DIRECTIONS
Read through the records. Copy each line that has the word "edge".

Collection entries
__________

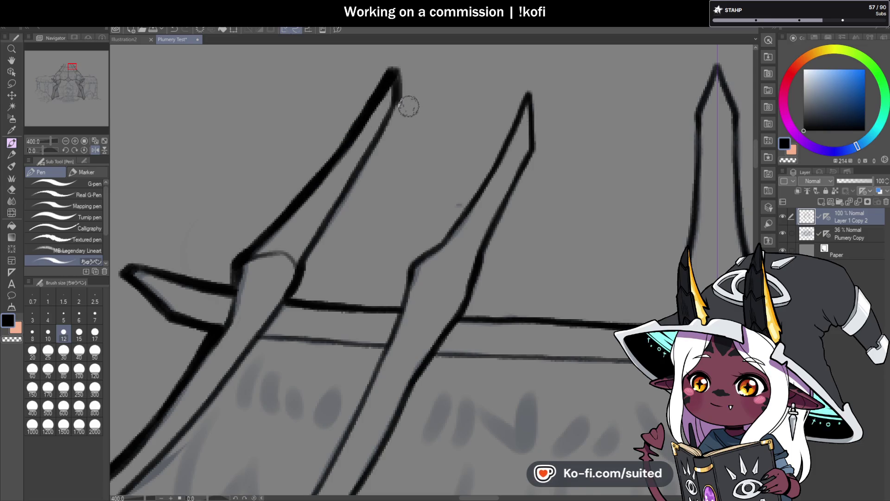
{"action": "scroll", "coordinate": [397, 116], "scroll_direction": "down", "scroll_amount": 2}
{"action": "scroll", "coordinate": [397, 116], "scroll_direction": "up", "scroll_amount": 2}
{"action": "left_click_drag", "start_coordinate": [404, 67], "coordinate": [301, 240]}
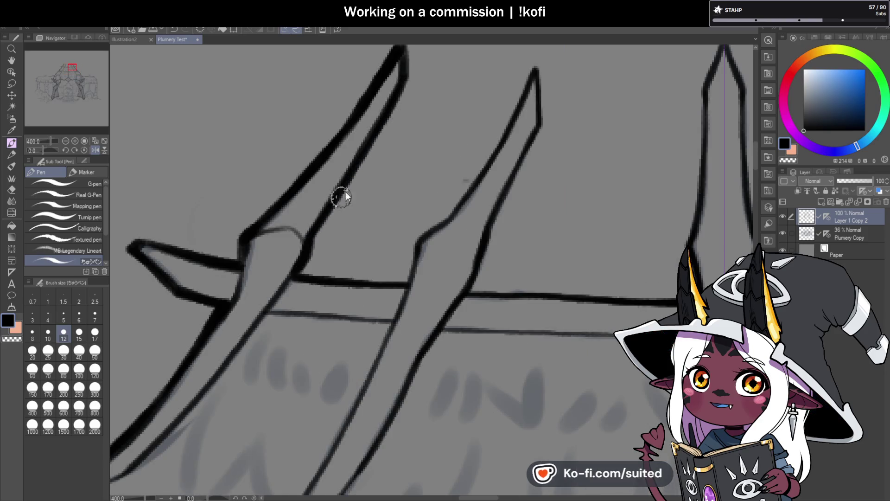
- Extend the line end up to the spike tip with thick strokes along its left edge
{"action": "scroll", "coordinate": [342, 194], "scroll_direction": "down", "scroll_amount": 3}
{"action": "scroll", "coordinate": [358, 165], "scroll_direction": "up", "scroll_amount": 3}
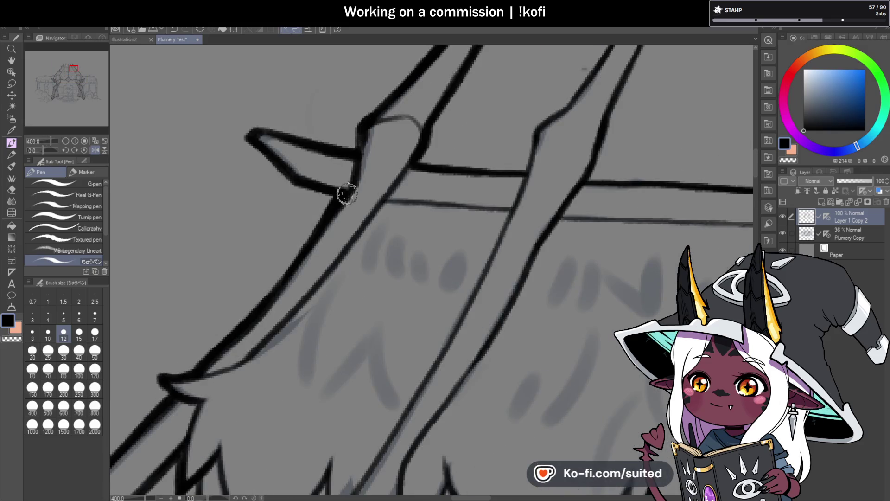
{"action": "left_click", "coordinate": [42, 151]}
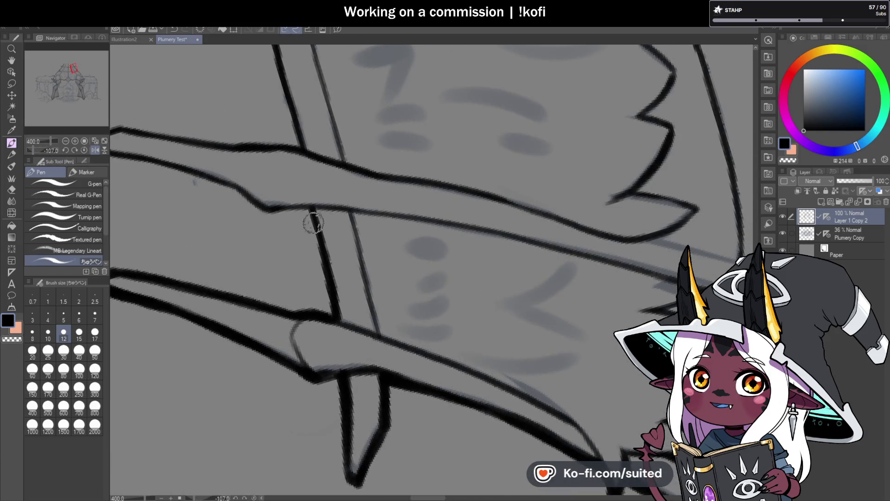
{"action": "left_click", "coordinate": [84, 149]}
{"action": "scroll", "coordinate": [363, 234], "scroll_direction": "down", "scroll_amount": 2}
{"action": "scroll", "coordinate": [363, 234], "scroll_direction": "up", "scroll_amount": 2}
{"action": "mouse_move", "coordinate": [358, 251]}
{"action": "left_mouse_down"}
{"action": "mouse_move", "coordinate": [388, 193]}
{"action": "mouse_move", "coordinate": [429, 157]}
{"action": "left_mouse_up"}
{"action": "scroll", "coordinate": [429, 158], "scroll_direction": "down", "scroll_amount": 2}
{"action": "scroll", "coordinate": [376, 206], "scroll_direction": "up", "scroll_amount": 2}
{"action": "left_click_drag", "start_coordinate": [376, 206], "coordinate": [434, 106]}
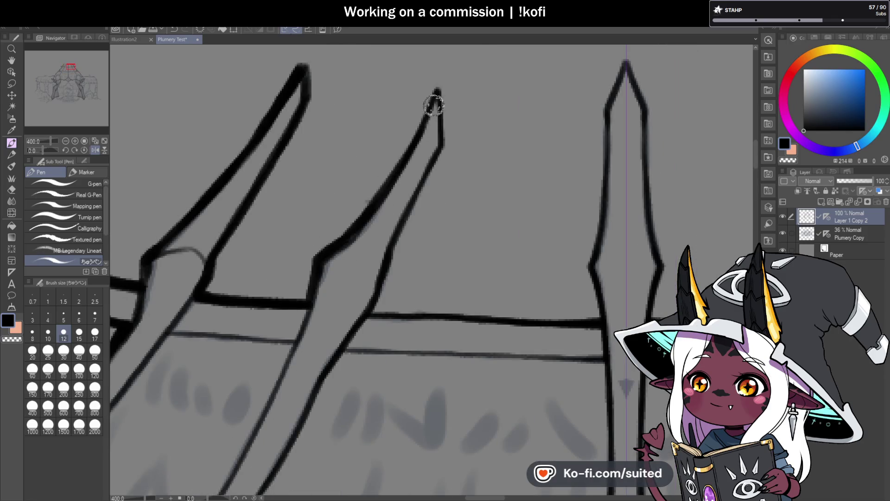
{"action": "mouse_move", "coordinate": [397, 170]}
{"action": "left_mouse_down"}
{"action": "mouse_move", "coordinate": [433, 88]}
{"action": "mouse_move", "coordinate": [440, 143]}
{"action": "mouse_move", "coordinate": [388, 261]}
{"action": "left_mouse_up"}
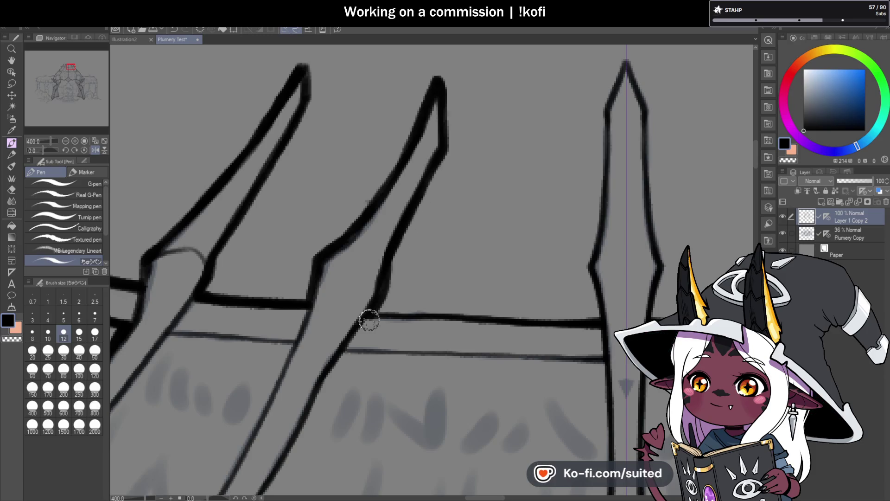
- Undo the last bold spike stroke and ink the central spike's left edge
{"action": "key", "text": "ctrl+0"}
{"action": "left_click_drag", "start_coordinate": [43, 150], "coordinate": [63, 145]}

__________

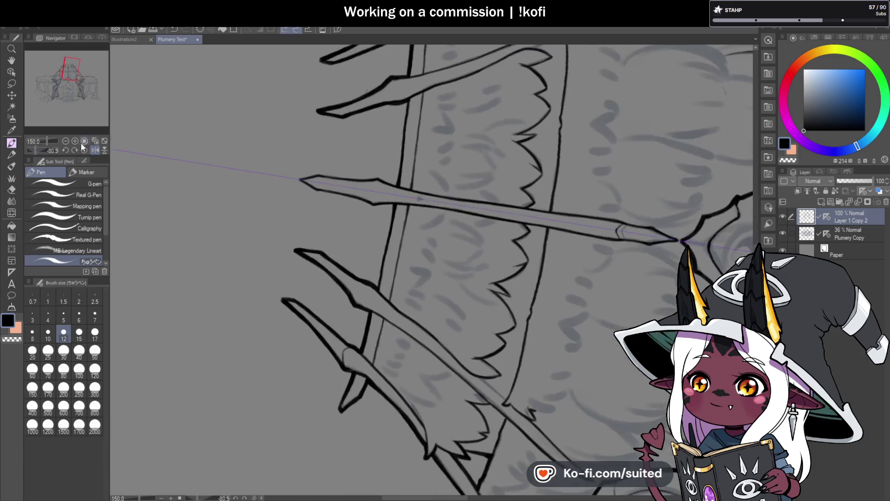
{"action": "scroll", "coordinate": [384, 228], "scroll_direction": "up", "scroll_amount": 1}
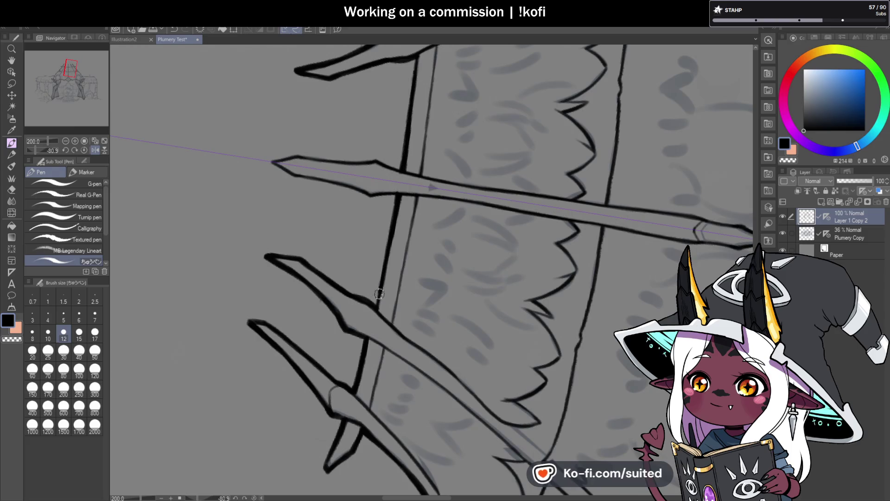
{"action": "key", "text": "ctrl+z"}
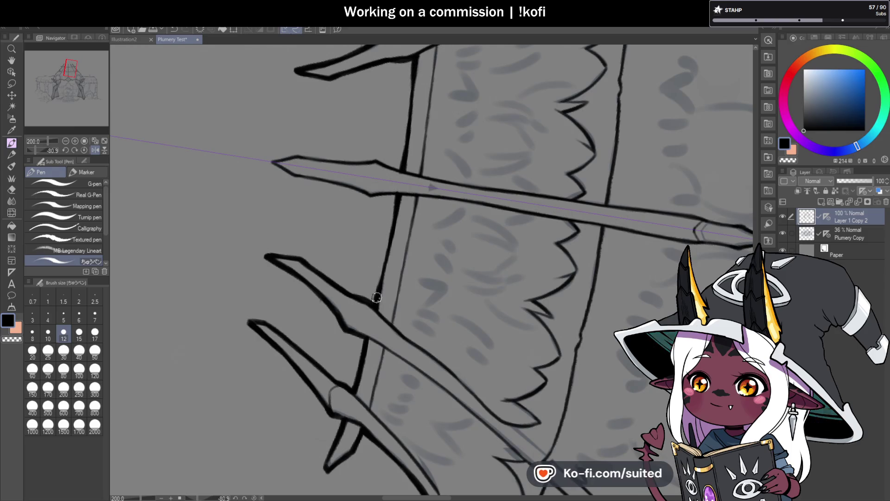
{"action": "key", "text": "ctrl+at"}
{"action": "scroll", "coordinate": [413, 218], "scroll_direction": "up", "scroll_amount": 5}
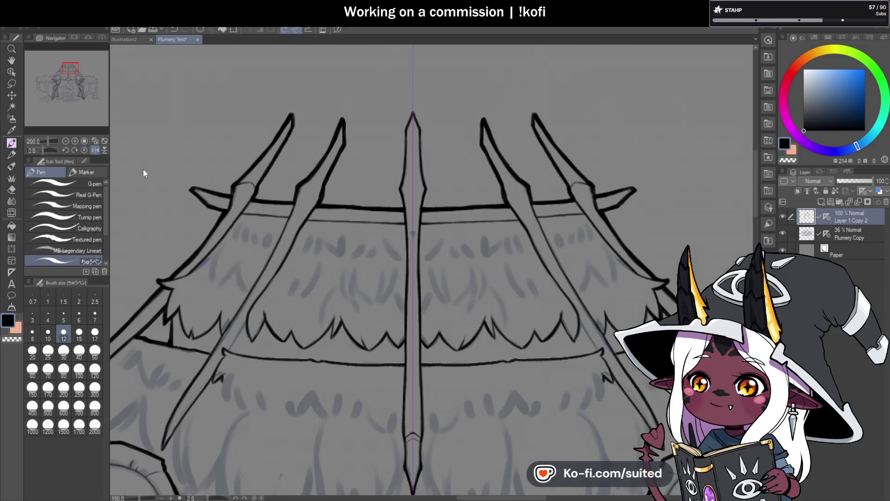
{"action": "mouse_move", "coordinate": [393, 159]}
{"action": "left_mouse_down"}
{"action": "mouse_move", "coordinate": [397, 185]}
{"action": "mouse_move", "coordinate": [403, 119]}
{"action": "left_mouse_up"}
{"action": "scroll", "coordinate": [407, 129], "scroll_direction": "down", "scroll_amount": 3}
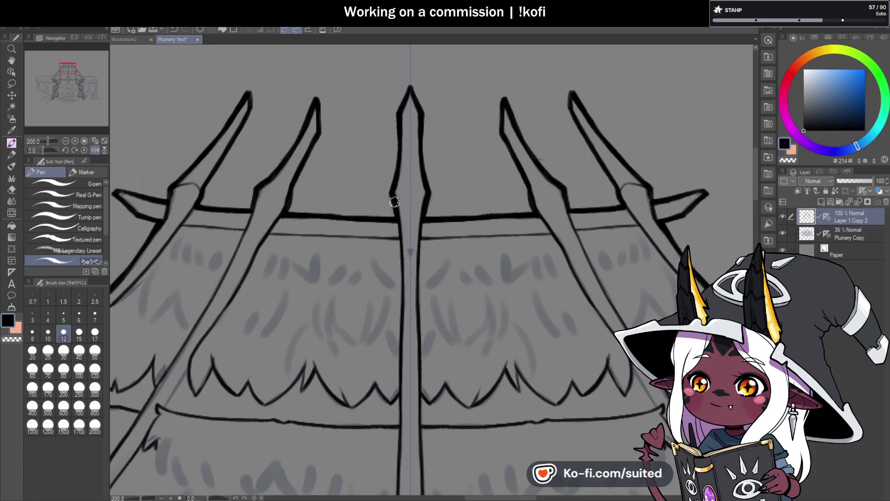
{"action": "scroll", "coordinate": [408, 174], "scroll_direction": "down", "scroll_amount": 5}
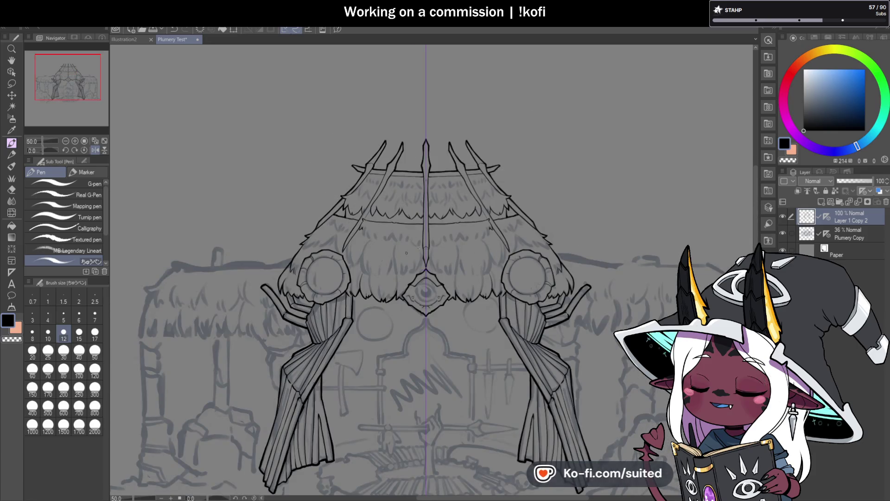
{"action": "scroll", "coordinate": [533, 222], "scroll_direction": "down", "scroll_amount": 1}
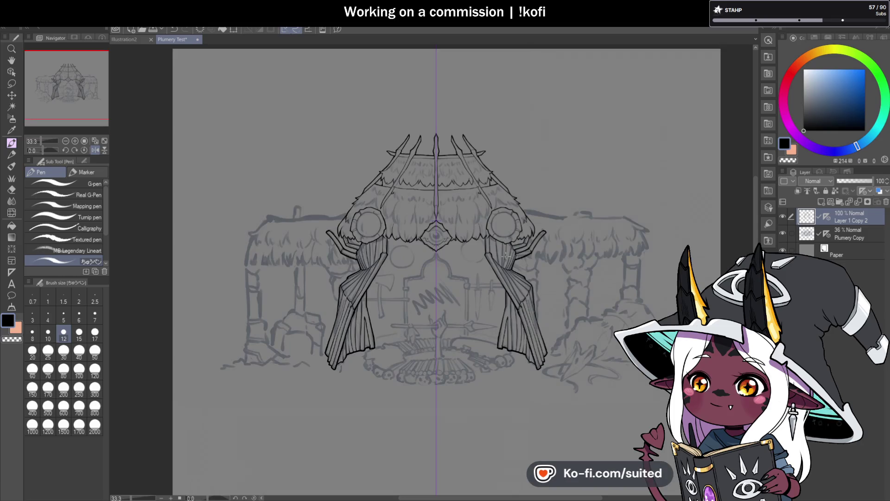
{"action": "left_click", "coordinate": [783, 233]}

__________

EXERCISE RESPONSE
- Extend the line end up to the spike tip with thick strokes along its left edge
- Undo the last bold spike stroke and ink the central spike's left edge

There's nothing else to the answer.